Europawahlen – Ein Weg, Einheit in Vielfalt zu gestalten

Der Rat der GEKE, Wien, im Februar 2019

Vom 23. bis 26. Mai 2019 finden in allen Mitgliedstaaten der Europäischen Union Wahlen zum Europäischen Parlament statt. Alle 5 Jahre haben die Bürgerinnen und Bürger der Europäischen Union die Möglichkeit, durch Wahlen die Zusammensetzung des Europäischen Parlamentes zu bestimmen. Die Gemeinschaft Evangelischer Kirchen in Europa ruft auf, an den Wahlen zum Europäischen Parlament teilzunehmen und den Lebensraum Europa im Sinne des eingeschlagenen Weges der Versöhnung und des friedlichen Miteinanders aktiv zu gestalten.

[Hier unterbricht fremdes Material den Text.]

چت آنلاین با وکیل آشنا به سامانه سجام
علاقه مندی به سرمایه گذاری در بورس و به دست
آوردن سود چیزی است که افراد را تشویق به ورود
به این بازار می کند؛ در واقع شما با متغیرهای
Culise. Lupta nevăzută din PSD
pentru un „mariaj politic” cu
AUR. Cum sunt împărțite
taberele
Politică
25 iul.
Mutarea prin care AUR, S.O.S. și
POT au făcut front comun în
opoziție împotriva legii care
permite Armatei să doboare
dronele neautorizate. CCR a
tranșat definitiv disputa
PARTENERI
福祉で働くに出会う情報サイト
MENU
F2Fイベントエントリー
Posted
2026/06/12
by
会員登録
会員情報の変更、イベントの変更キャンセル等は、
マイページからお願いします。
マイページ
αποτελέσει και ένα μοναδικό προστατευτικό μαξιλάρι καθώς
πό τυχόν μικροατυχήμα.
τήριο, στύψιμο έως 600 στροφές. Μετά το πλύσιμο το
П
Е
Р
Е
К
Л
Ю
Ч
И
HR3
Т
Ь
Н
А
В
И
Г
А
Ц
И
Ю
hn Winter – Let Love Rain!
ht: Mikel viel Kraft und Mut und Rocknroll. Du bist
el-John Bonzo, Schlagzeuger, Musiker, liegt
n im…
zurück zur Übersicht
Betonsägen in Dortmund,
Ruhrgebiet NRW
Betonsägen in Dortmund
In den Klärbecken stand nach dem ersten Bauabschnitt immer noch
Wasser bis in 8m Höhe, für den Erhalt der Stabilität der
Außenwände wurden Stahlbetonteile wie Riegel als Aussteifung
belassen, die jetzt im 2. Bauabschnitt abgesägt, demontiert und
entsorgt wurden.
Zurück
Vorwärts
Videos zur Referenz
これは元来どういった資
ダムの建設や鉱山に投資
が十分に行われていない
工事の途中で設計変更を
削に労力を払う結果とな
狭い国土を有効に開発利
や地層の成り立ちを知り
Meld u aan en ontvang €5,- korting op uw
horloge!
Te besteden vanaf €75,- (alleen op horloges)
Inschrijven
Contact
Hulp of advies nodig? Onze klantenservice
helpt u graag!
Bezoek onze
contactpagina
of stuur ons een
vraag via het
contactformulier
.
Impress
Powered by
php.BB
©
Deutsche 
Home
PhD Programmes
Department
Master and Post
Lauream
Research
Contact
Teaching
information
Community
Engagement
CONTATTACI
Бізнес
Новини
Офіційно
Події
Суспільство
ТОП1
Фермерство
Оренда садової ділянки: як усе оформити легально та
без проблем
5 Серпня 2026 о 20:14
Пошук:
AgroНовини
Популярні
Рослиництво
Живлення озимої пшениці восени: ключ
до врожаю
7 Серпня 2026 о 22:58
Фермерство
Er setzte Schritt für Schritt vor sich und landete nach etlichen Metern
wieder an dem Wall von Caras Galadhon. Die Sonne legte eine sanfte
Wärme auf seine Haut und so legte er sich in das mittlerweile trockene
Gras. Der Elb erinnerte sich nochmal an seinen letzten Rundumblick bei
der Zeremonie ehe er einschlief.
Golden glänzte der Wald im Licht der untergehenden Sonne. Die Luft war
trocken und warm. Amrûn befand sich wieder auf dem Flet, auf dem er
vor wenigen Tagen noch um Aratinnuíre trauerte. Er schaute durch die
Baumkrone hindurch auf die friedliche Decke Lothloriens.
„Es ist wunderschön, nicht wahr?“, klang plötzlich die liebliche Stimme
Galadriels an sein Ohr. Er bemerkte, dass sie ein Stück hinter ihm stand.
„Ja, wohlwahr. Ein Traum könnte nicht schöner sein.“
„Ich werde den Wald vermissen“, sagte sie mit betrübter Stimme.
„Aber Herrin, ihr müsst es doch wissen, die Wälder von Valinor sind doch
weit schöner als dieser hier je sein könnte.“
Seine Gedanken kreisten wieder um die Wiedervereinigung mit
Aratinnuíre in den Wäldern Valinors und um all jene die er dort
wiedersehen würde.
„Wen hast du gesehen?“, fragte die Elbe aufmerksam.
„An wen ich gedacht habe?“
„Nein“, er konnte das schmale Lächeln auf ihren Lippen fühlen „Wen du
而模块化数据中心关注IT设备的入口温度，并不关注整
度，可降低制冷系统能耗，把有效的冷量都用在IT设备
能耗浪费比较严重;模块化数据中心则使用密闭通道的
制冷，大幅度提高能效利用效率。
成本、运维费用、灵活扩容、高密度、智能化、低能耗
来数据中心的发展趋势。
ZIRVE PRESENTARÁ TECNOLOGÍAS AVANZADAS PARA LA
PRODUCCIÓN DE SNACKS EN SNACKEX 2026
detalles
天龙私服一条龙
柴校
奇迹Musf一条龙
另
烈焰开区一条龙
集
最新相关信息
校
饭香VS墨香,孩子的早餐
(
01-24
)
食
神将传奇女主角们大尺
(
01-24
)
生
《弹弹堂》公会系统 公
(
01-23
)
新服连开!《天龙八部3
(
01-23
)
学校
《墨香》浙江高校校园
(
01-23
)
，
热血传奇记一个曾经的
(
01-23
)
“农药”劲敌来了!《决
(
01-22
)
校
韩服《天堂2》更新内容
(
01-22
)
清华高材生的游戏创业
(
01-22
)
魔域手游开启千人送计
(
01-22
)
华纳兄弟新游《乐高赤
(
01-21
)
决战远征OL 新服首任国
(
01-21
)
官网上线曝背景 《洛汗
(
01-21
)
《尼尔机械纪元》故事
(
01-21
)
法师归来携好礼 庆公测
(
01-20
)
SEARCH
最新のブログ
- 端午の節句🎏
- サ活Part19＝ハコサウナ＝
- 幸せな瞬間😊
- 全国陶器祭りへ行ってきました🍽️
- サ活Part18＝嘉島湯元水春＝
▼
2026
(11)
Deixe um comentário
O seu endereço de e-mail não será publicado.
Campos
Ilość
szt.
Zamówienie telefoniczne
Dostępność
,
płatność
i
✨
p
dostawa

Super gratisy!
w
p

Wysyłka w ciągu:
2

Europa – ein Weg der Versöhnung
Die Gemeinschaft Evangelischer Kirchen in Europa hat auf ihrer 8. Vollversammlung in Basel, Schweiz, im September 2018 des Endes des 1. Weltkrieges gedacht. Sie hat dabei auch daran erinnert, welches Geschenk die Versöhnung nach 1945 für die Menschen in Europa ist, die im Europarat und in der Europäischen Union politische Gestalt gewonnen hat, nachdem verheerende Kriege und nationalistische Verirrungen Europa an den Rand des Abgrunds geführt hatten. Mit dem Ende des Kalten Krieges wurde die gewaltsame Trennung innerhalb Europas beendet und die Menschen Osteuropas konnten in freien Wahlen über ihre Geschicke entscheiden. „Protestantische Kirchen in Europa müssen die Sehnsucht nach Frieden und Versöhnung in den verschiedenen Post-Konflikt-Gesellschaften lebendig halten, auch innerhalb der aktuellen wirtschaftlichen, sozialen und politischen Zustände, sofern sie als Unrecht erfahren werden. Zugleich wissen sie darum, dass Versöhnung kein idealer Zustand oder ein einmaliger Akt, sondern ein Prozess ist, der in Gang gesetzt oder aufrechterhalten werden soll. Versöhnung braucht Menschen, die zur Versöhnung bereit sind, und solche strukturellen Maßnahmen, die der Absicht der Versöhnung dienen. Der europäische Einigungsprozess wurde gerade deshalb von den evangelischen Kirchen in Europa als Friedens- und Versöhnungsgeschehen begrüßt."1

Europa – der Ort, an dem wir uns unseren Herausforderungen stellen
Die Verantwortung für die in das Europäische Parlament Gewählten wird groß sein: Das Projekt der europäischen Einigung selber steckt in einer vielfältigen Krise, die sich auch am Austritt Großbritanniens aus der EU zeigt. Der Zuwachs an „Europa-Skepsis", an europaablehnenden Stimmen oder gar die Rückkehr zu nationalistischen Wunschvorstellungen ist in vielen Gesellschaften Europas zu konstatieren.
Auf der anderen Seite sind die gemeinsamen europäischen Herausforderungen gewaltig, die auf der Hand liegend und ganz offensichtlich nicht mehr national zu bewältigen sind: der Klimawandel und die Bewahrung der Schöpfung; eine menschengerechte Politik gegenüber Flüchtlingen und Migrantinnen und Migranten; die soziale und ökonomische Spaltung in Europa, die u.a. dazu führt, dass Tausende von Menschen Arbeit und Zukunft in einem anderen Mitgliedstaat suchen und Familie und Angehörige zurücklassen; der tiefgreifende Wandel unserer Gesellschaften durch Einsatz neuer Technologien wie Digitalisierung, Automatisierung, künstlicher Intelligenz etc.; und schließlich auch die politischen Kräfteverschiebungen außerhalb Europas.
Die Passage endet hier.